- INPUT MATERIAL:
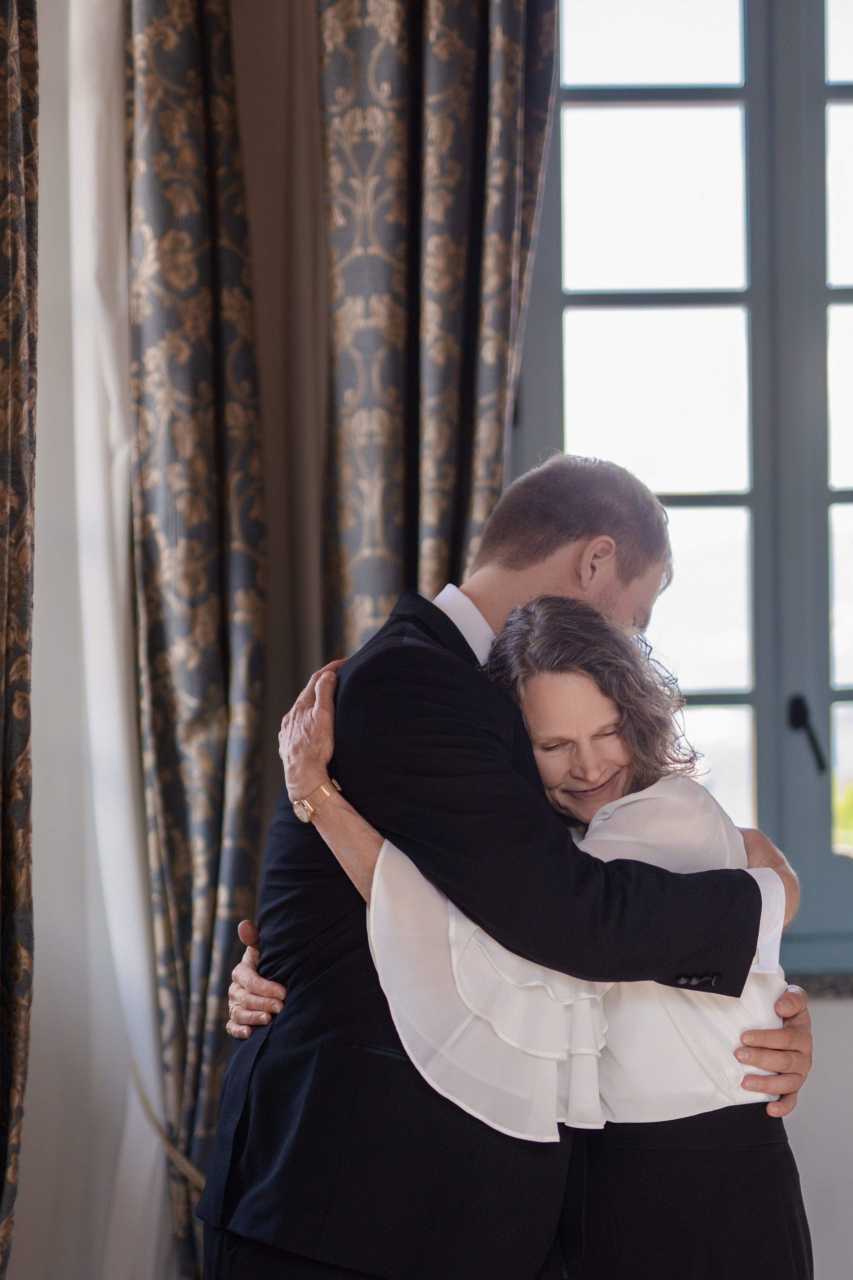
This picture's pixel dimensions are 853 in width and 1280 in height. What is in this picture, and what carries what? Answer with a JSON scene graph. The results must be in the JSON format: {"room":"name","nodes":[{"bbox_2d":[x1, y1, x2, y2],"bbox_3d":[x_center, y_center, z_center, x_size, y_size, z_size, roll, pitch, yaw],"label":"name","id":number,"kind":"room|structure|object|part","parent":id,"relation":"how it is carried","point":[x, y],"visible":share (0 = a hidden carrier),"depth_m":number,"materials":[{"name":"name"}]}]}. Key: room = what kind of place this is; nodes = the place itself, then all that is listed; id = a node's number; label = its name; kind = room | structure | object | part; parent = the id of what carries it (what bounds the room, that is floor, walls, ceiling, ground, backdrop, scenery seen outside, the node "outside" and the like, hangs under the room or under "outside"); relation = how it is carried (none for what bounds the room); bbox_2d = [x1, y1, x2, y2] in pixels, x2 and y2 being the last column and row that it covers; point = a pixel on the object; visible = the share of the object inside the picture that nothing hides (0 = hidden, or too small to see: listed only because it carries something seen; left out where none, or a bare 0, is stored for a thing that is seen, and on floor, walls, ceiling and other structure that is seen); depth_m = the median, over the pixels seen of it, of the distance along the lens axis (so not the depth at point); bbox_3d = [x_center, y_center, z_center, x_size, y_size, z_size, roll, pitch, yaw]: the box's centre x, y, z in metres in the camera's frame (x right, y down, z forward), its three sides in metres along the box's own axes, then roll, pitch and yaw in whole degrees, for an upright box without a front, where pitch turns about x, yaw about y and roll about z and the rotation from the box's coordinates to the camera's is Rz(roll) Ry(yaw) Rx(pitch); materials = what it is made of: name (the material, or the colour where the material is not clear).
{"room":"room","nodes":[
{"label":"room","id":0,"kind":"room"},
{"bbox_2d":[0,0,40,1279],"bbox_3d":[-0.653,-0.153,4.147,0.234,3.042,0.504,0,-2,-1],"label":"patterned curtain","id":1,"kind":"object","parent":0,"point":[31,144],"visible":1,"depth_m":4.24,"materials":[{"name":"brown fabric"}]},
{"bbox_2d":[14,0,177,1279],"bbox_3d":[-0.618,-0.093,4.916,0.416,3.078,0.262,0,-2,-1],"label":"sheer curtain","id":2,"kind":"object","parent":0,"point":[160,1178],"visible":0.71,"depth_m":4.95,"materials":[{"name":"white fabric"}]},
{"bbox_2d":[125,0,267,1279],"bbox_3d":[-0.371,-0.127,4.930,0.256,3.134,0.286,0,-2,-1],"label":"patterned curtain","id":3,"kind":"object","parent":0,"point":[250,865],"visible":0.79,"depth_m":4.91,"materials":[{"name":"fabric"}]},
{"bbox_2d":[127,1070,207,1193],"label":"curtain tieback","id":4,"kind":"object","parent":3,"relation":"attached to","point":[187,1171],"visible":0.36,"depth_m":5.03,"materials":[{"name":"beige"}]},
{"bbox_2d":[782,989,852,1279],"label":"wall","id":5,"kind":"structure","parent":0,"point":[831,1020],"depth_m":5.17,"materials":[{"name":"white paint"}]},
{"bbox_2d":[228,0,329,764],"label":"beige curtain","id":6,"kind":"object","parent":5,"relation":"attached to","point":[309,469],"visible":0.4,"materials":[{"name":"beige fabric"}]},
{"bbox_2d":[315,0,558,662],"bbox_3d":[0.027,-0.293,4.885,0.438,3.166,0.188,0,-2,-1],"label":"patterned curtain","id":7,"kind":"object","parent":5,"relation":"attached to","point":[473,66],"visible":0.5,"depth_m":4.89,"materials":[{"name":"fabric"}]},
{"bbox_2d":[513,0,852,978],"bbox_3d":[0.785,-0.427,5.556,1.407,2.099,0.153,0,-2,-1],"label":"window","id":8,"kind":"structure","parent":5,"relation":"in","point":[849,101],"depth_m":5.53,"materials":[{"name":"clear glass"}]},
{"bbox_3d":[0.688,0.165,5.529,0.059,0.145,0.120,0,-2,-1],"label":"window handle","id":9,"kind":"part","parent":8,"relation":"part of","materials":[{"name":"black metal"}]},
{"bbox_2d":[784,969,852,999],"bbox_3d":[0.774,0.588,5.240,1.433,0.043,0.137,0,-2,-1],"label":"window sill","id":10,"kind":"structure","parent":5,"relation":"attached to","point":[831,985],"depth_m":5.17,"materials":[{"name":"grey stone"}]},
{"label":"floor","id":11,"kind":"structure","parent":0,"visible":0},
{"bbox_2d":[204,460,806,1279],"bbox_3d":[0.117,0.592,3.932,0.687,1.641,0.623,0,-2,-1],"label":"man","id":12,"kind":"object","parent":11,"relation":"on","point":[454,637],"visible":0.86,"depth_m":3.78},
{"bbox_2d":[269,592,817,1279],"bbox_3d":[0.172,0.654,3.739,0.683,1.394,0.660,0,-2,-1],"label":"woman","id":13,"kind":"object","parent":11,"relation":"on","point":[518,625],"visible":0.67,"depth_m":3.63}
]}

- WHAT IS REQUIRED: Return each entry exactly as it appears above, but exclude the pictures.

- RESPONSE AREA:
This picture's pixel dimensions are 853 in width and 1280 in height. What is in this picture, and what carries what? Answer with a JSON scene graph. The results must be in the JSON format: {"room":"name","nodes":[{"bbox_2d":[x1, y1, x2, y2],"bbox_3d":[x_center, y_center, z_center, x_size, y_size, z_size, roll, pitch, yaw],"label":"name","id":number,"kind":"room|structure|object|part","parent":id,"relation":"how it is carried","point":[x, y],"visible":share (0 = a hidden carrier),"depth_m":number,"materials":[{"name":"name"}]}]}. Key: room = what kind of place this is; nodes = the place itself, then all that is listed; id = a node's number; label = its name; kind = room | structure | object | part; parent = the id of what carries it (what bounds the room, that is floor, walls, ceiling, ground, backdrop, scenery seen outside, the node "outside" and the like, hangs under the room or under "outside"); relation = how it is carried (none for what bounds the room); bbox_2d = [x1, y1, x2, y2] in pixels, x2 and y2 being the last column and row that it covers; point = a pixel on the object; visible = the share of the object inside the picture that nothing hides (0 = hidden, or too small to see: listed only because it carries something seen; left out where none, or a bare 0, is stored for a thing that is seen, and on floor, walls, ceiling and other structure that is seen); depth_m = the median, over the pixels seen of it, of the distance along the lens axis (so not the depth at point); bbox_3d = [x_center, y_center, z_center, x_size, y_size, z_size, roll, pitch, yaw]: the box's centre x, y, z in metres in the camera's frame (x right, y down, z forward), its three sides in metres along the box's own axes, then roll, pitch and yaw in whole degrees, for an upright box without a front, where pitch turns about x, yaw about y and roll about z and the rotation from the box's coordinates to the camera's is Rz(roll) Ry(yaw) Rx(pitch); materials = what it is made of: name (the material, or the colour where the material is not clear).
{"room":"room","nodes":[
{"label":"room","id":0,"kind":"room"},
{"bbox_2d":[0,0,40,1279],"bbox_3d":[-0.653,-0.153,4.147,0.234,3.042,0.504,0,-2,-1],"label":"patterned curtain","id":1,"kind":"object","parent":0,"point":[31,144],"visible":1,"depth_m":4.24,"materials":[{"name":"brown fabric"}]},
{"bbox_2d":[14,0,177,1279],"bbox_3d":[-0.618,-0.093,4.916,0.416,3.078,0.262,0,-2,-1],"label":"sheer curtain","id":2,"kind":"object","parent":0,"point":[160,1178],"visible":0.71,"depth_m":4.95,"materials":[{"name":"white fabric"}]},
{"bbox_2d":[125,0,267,1279],"bbox_3d":[-0.371,-0.127,4.930,0.256,3.134,0.286,0,-2,-1],"label":"patterned curtain","id":3,"kind":"object","parent":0,"point":[250,865],"visible":0.79,"depth_m":4.91,"materials":[{"name":"fabric"}]},
{"bbox_2d":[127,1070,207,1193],"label":"curtain tieback","id":4,"kind":"object","parent":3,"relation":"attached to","point":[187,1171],"visible":0.36,"depth_m":5.03,"materials":[{"name":"beige"}]},
{"bbox_2d":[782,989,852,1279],"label":"wall","id":5,"kind":"structure","parent":0,"point":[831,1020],"depth_m":5.17,"materials":[{"name":"white paint"}]},
{"bbox_2d":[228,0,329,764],"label":"beige curtain","id":6,"kind":"object","parent":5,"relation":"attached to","point":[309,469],"visible":0.4,"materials":[{"name":"beige fabric"}]},
{"bbox_2d":[315,0,558,662],"bbox_3d":[0.027,-0.293,4.885,0.438,3.166,0.188,0,-2,-1],"label":"patterned curtain","id":7,"kind":"object","parent":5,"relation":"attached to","point":[473,66],"visible":0.5,"depth_m":4.89,"materials":[{"name":"fabric"}]},
{"bbox_2d":[513,0,852,978],"bbox_3d":[0.785,-0.427,5.556,1.407,2.099,0.153,0,-2,-1],"label":"window","id":8,"kind":"structure","parent":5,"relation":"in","point":[849,101],"depth_m":5.53,"materials":[{"name":"clear glass"}]},
{"bbox_3d":[0.688,0.165,5.529,0.059,0.145,0.120,0,-2,-1],"label":"window handle","id":9,"kind":"part","parent":8,"relation":"part of","materials":[{"name":"black metal"}]},
{"bbox_2d":[784,969,852,999],"bbox_3d":[0.774,0.588,5.240,1.433,0.043,0.137,0,-2,-1],"label":"window sill","id":10,"kind":"structure","parent":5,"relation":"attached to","point":[831,985],"depth_m":5.17,"materials":[{"name":"grey stone"}]},
{"label":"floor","id":11,"kind":"structure","parent":0,"visible":0},
{"bbox_2d":[204,460,806,1279],"bbox_3d":[0.117,0.592,3.932,0.687,1.641,0.623,0,-2,-1],"label":"man","id":12,"kind":"object","parent":11,"relation":"on","point":[454,637],"visible":0.86,"depth_m":3.78},
{"bbox_2d":[269,592,817,1279],"bbox_3d":[0.172,0.654,3.739,0.683,1.394,0.660,0,-2,-1],"label":"woman","id":13,"kind":"object","parent":11,"relation":"on","point":[518,625],"visible":0.67,"depth_m":3.63}
]}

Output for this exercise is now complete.